At first he had been mildly amused to find himself the object of a fifteen-year-old's languishing looks and adoring smiles, but lately Whitney had begun pursuing him with the determination and tactical brilliance of a female Napoleon Bonaparte.
If he rode off the grounds of his estate, he could almost depend on meeting her en route to his destination. It was as if she had some lookout point from which she watched his every move, and Paul no longer found her childish infatuation with him either harmless or amusing.
Three weeks ago, she had followed him to a local inn. While he was pleasantly contemplating accepting the innkeeper's daughter's whispered invitation to meet her later in the hayloft, he'd glanced up and seen a familiar pair of bright green eyes peeping at him through the window. Slamming his tankard of ale on the table, he'd marched outside, grabbed Whitney by the elbow, unceremoniously deposited her on her horse, tersely reminding her that her father would be searching for her if she wasn't home by nightfall.

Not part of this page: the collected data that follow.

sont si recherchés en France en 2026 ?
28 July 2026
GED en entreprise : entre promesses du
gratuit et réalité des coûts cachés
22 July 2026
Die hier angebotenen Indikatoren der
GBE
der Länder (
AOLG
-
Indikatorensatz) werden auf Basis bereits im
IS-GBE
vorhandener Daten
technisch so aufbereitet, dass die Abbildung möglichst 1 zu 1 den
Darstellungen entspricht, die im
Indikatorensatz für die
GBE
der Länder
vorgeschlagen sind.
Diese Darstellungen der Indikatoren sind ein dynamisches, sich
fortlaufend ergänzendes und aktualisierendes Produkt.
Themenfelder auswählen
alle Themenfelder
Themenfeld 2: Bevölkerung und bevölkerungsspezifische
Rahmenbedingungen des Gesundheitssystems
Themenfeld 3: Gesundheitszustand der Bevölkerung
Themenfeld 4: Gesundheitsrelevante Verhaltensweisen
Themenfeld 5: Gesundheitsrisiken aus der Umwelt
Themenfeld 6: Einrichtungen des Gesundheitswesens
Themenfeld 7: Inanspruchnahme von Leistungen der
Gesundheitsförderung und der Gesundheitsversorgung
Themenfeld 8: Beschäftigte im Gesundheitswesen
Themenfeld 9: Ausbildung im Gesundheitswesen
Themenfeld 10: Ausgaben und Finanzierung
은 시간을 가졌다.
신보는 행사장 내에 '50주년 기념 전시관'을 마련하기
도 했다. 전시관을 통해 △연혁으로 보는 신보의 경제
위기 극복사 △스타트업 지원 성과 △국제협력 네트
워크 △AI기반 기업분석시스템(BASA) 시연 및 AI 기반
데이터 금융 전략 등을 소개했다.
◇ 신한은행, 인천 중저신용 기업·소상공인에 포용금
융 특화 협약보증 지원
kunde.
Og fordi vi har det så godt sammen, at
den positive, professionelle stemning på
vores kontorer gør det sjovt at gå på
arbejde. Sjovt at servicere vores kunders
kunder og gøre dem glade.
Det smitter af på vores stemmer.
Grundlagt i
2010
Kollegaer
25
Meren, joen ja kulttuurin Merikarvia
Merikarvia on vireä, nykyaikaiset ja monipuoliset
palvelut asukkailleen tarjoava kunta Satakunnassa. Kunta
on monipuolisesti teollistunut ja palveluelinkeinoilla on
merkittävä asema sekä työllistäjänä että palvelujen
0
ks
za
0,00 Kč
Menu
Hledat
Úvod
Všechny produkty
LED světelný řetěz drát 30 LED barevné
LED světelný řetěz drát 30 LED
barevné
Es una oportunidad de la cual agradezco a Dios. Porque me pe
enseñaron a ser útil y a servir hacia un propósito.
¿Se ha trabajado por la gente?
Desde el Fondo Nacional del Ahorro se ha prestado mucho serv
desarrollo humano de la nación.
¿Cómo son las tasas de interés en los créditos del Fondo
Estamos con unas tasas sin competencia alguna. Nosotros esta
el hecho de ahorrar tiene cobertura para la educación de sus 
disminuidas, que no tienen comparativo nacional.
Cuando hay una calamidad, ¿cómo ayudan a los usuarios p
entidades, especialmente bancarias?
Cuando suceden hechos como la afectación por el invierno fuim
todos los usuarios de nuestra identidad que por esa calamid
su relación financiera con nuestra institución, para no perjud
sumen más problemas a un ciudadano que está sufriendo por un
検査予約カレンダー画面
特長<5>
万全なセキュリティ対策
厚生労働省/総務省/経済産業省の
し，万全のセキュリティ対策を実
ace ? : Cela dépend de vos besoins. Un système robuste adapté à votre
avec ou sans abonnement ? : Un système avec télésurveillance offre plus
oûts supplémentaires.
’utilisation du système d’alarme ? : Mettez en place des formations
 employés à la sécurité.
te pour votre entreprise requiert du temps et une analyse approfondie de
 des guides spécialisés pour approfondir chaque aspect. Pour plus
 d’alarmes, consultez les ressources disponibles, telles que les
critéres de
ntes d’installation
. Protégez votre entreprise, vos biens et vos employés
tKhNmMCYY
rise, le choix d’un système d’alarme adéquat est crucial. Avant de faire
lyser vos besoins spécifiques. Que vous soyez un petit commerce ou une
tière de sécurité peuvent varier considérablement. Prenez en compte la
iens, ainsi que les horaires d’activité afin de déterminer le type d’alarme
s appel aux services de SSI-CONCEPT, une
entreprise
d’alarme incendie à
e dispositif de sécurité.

He'd stalked back inside and ordered another tankard, but when the innkeeper's daughter brushed her breasts suggestively against his arm while refilling his ale and Paul had a sudden vision of himself lying entangled with her voluptuous naked body, a pair of green eyes peered in through yet another window. He'd tossed enough coins on the planked wooden table to mollify the startled girl's wounded sensibilities and left--only to encounter Miss Stone again on his way home.
He was beginning to feel like a hunted man whose every move was under surveillance, and his temper was strained to the breaking point. And yet, Paul thought irritably, here he was standing in the April sun, trying for some obscure reason to protect Whitney from the criticism she richly deserved.
A pretty girl, several years younger than the others in the group, glanced at Paul. "I think I'll go and see what's keeping Whitney," said Emily Williams. She hurried across the lawn and along the whitewashed fence adjoining the stable. Shoving open the big double doors, Emily looked down the wide gloomy corridor lined with stalls on both sides. "Where is Miss Whitney?" she asked the stableboy who was currying a sorrel gelding.
"In there, Miss." Even in the muted light, Emily saw his face suffuse with color as he nodded toward a door adjacent to the tack room.
With a puzzled glance at the flushing stableboy, Emily tapped lightly on the designated door and stepped inside, then froze at the sight that greeted her: Whitney Allison Stone's long legs were encased in coarse brown britches that clung startlingly to her slender hips and were held in place at her narrow waist with a length of rope. Above the riding britches she wore a thin chemise.